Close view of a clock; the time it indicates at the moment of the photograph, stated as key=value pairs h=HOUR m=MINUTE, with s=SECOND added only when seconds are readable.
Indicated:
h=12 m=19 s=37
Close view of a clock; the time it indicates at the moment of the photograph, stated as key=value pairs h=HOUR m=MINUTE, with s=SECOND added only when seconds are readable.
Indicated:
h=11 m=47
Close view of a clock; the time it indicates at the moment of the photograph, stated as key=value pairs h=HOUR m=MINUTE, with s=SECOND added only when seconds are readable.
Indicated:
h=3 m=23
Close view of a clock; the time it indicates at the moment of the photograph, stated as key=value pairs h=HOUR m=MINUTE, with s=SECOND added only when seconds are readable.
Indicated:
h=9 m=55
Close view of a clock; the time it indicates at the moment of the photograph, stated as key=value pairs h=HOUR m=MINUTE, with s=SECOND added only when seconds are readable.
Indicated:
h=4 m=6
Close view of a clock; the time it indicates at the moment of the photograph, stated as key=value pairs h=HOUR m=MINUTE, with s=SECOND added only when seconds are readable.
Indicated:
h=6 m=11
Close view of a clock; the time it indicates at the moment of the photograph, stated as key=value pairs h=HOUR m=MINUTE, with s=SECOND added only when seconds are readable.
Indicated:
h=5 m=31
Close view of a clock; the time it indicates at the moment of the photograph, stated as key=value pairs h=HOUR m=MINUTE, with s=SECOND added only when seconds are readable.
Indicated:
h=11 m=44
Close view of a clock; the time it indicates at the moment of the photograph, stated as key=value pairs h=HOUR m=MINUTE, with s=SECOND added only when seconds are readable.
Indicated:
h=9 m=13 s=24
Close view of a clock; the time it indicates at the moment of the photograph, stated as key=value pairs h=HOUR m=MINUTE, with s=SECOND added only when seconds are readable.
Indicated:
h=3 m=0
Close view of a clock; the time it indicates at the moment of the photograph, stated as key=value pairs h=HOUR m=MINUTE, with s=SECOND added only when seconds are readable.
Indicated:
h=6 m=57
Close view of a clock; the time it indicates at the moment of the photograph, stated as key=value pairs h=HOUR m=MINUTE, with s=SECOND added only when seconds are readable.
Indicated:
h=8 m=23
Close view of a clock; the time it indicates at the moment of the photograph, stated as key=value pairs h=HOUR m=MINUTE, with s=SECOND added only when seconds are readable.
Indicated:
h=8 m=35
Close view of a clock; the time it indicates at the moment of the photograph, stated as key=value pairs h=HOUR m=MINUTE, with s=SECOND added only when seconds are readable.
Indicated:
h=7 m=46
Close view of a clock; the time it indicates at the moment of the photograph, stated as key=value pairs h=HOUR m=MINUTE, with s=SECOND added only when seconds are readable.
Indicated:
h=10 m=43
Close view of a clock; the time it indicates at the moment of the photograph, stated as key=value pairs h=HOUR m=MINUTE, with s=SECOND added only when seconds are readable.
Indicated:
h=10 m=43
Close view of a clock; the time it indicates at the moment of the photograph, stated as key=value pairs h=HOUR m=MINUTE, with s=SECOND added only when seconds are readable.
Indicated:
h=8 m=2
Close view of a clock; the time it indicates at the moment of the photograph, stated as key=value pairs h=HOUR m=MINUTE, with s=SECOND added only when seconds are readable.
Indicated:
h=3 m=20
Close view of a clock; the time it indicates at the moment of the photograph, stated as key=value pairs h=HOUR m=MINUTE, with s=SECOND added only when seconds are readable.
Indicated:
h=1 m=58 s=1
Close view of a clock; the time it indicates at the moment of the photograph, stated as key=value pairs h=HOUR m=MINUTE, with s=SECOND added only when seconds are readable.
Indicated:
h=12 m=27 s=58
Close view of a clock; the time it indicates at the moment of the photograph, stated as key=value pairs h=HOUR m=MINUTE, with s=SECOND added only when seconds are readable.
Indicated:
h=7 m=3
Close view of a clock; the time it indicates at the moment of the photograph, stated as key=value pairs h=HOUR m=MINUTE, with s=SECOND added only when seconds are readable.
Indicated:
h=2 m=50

Work required: Copy the listing above line for line, with nothing changed.

Response to this exercise:
Close view of a clock; the time it indicates at the moment of the photograph, stated as key=value pairs h=HOUR m=MINUTE, with s=SECOND added only when seconds are readable.
Indicated:
h=12 m=19 s=37
Close view of a clock; the time it indicates at the moment of the photograph, stated as key=value pairs h=HOUR m=MINUTE, with s=SECOND added only when seconds are readable.
Indicated:
h=11 m=47
Close view of a clock; the time it indicates at the moment of the photograph, stated as key=value pairs h=HOUR m=MINUTE, with s=SECOND added only when seconds are readable.
Indicated:
h=3 m=23
Close view of a clock; the time it indicates at the moment of the photograph, stated as key=value pairs h=HOUR m=MINUTE, with s=SECOND added only when seconds are readable.
Indicated:
h=9 m=55
Close view of a clock; the time it indicates at the moment of the photograph, stated as key=value pairs h=HOUR m=MINUTE, with s=SECOND added only when seconds are readable.
Indicated:
h=4 m=6
Close view of a clock; the time it indicates at the moment of the photograph, stated as key=value pairs h=HOUR m=MINUTE, with s=SECOND added only when seconds are readable.
Indicated:
h=6 m=11
Close view of a clock; the time it indicates at the moment of the photograph, stated as key=value pairs h=HOUR m=MINUTE, with s=SECOND added only when seconds are readable.
Indicated:
h=5 m=31
Close view of a clock; the time it indicates at the moment of the photograph, stated as key=value pairs h=HOUR m=MINUTE, with s=SECOND added only when seconds are readable.
Indicated:
h=11 m=44
Close view of a clock; the time it indicates at the moment of the photograph, stated as key=value pairs h=HOUR m=MINUTE, with s=SECOND added only when seconds are readable.
Indicated:
h=9 m=13 s=24
Close view of a clock; the time it indicates at the moment of the photograph, stated as key=value pairs h=HOUR m=MINUTE, with s=SECOND added only when seconds are readable.
Indicated:
h=3 m=0
Close view of a clock; the time it indicates at the moment of the photograph, stated as key=value pairs h=HOUR m=MINUTE, with s=SECOND added only when seconds are readable.
Indicated:
h=6 m=57
Close view of a clock; the time it indicates at the moment of the photograph, stated as key=value pairs h=HOUR m=MINUTE, with s=SECOND added only when seconds are readable.
Indicated:
h=8 m=23
Close view of a clock; the time it indicates at the moment of the photograph, stated as key=value pairs h=HOUR m=MINUTE, with s=SECOND added only when seconds are readable.
Indicated:
h=8 m=35
Close view of a clock; the time it indicates at the moment of the photograph, stated as key=value pairs h=HOUR m=MINUTE, with s=SECOND added only when seconds are readable.
Indicated:
h=7 m=46
Close view of a clock; the time it indicates at the moment of the photograph, stated as key=value pairs h=HOUR m=MINUTE, with s=SECOND added only when seconds are readable.
Indicated:
h=10 m=43
Close view of a clock; the time it indicates at the moment of the photograph, stated as key=value pairs h=HOUR m=MINUTE, with s=SECOND added only when seconds are readable.
Indicated:
h=10 m=43
Close view of a clock; the time it indicates at the moment of the photograph, stated as key=value pairs h=HOUR m=MINUTE, with s=SECOND added only when seconds are readable.
Indicated:
h=8 m=2
Close view of a clock; the time it indicates at the moment of the photograph, stated as key=value pairs h=HOUR m=MINUTE, with s=SECOND added only when seconds are readable.
Indicated:
h=3 m=20
Close view of a clock; the time it indicates at the moment of the photograph, stated as key=value pairs h=HOUR m=MINUTE, with s=SECOND added only when seconds are readable.
Indicated:
h=1 m=58 s=1
Close view of a clock; the time it indicates at the moment of the photograph, stated as key=value pairs h=HOUR m=MINUTE, with s=SECOND added only when seconds are readable.
Indicated:
h=12 m=27 s=58
Close view of a clock; the time it indicates at the moment of the photograph, stated as key=value pairs h=HOUR m=MINUTE, with s=SECOND added only when seconds are readable.
Indicated:
h=7 m=3
Close view of a clock; the time it indicates at the moment of the photograph, stated as key=value pairs h=HOUR m=MINUTE, with s=SECOND added only when seconds are readable.
Indicated:
h=2 m=50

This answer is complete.